The Leafs practiced at Denver University – after which, in a media scrum, I presented my “findings” to coach Pat Quinn. I nearly passed out when Quinn confirmed the information without argument (though you did scowl at me, Pat) and I decided not to press the big Irishman on his public contention of a “minor groin-strain.” By way of direct example, this is why I’m not entirely sold on the Leafs’ claim involving Bernier – particularly given Carlyle’s ominous culpability for allowing his No. 1 stopper to make the game-time decision at Los Angeles last week.
BRYAN McCABE’S NINE-GAME, MID-SEASON ABSENCE WITH A GROIN INJURY VIRTUALLY KILLED THE MAPLE LEAFS’ PLAYOFF ASPIRATIONS IN 2005-06.
Even if the Leafs are being 100 percent up-front about Bernier’s injury, it still doesn’t excuse Carlyle.
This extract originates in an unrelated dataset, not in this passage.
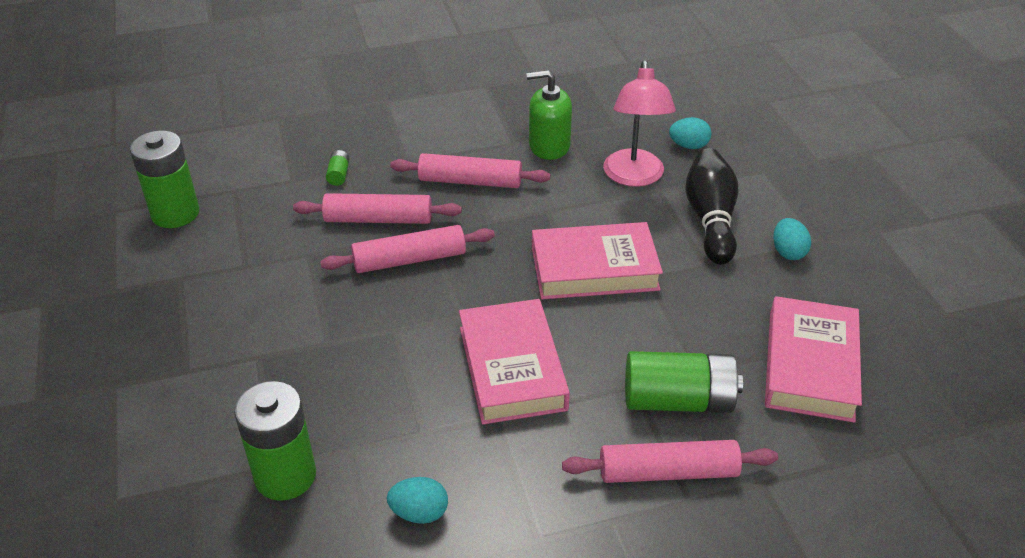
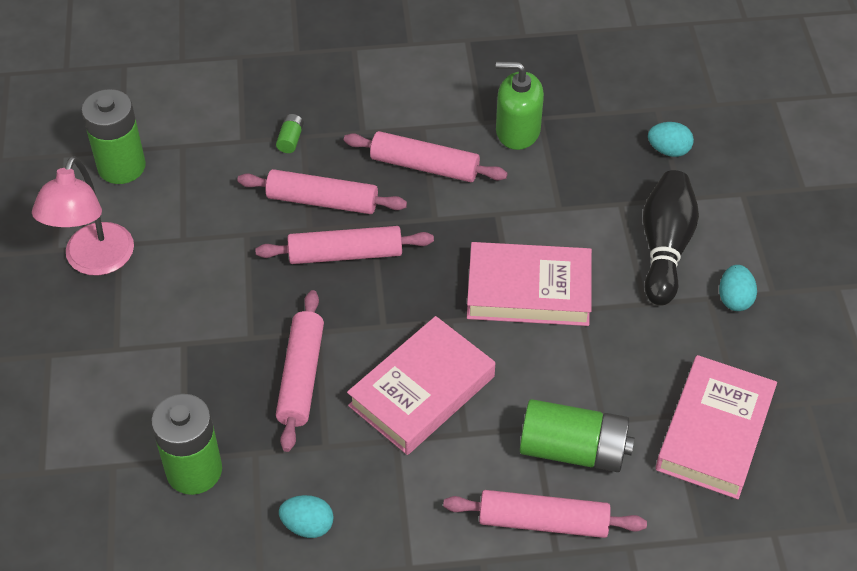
camera: 10 degrees right, 10 degrees up
(386, 371) = (301, 376): none -> pink rolling pin
(512, 368) = (422, 391): pink book -> pink book turned 45 degrees clockwise
(634, 177) = (598, 183): pink lamp -> pink lamp (95, 261)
His lapse of judgement almost certainly kept Bernier out of Sunday’s 4-2 loss at Washington. There is no guarantee, of course, that Leafs would have won that game with Bernier, but he is their No. 1 goalie and will miss a second match tonight in Detroit. Who knows to what extent the needless muscle aggravation will hamper Bernier down the stretch and – potentially – into the playoffs? This is why a coach should never defer in such matters.
Irrelevant in this argument is the obvious capability of Reimer. No person would be shocked if the Leafs’ back-up goalie held the fort, so to speak, for however long Bernier is either unavailable or hobbled by the injury. Still, Bernier was acquired by Dave Nonis last June to supplant Reimer in the starter’s role and after some dithering by Carlyle, he did just that. At no point in the season is Bernier’s presence more critical than right now – with the Maple Leafs not yet assured of a playoff spot and battling for a top-three finish in the Atlantic Division.
Clearly, Reimer should have both started and finished the game in L.A.